### Given records
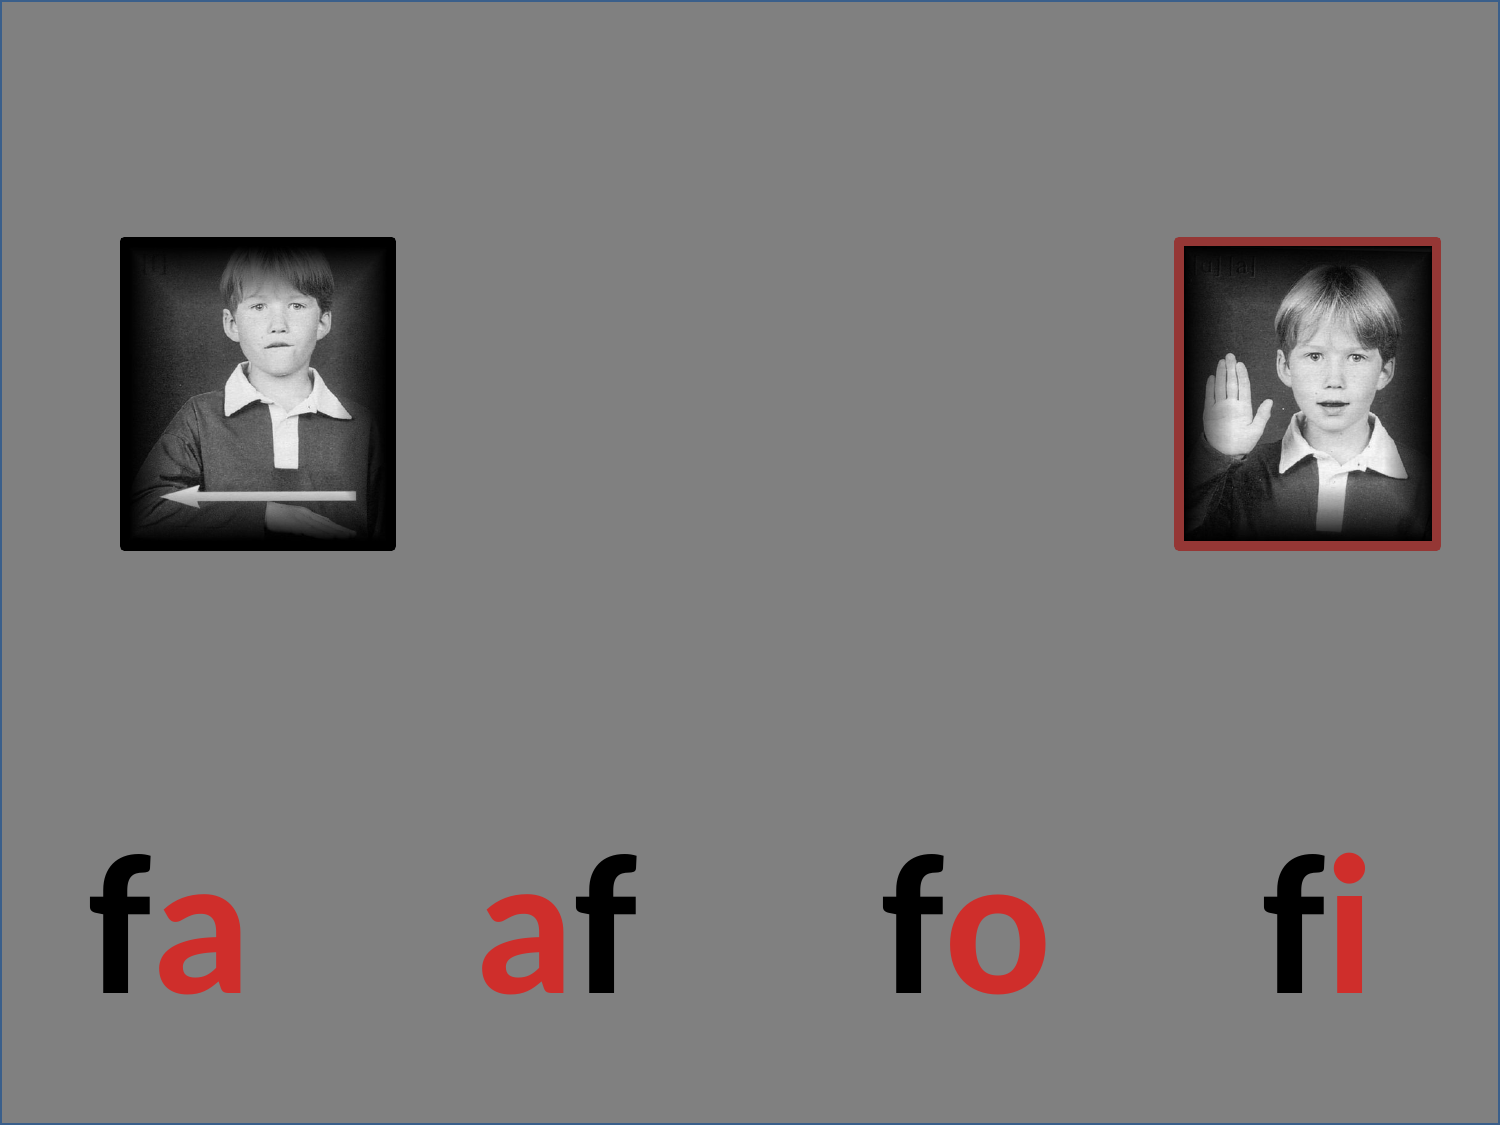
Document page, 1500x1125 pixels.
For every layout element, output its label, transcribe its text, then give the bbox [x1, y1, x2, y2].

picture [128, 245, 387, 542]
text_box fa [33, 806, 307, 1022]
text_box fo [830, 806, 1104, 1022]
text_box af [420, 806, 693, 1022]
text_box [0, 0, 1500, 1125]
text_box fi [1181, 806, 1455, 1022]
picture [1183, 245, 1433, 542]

### Instruction
Once the line containing "For every layout" is found in the listing above, set down that line and every line after it, exactly.

### Response area
For every layout element, output its label, transcribe its text, then give the bbox [x1, y1, x2, y2].

picture [128, 245, 387, 542]
text_box fa [33, 806, 307, 1022]
text_box fo [830, 806, 1104, 1022]
text_box af [420, 806, 693, 1022]
text_box [0, 0, 1500, 1125]
text_box fi [1181, 806, 1455, 1022]
picture [1183, 245, 1433, 542]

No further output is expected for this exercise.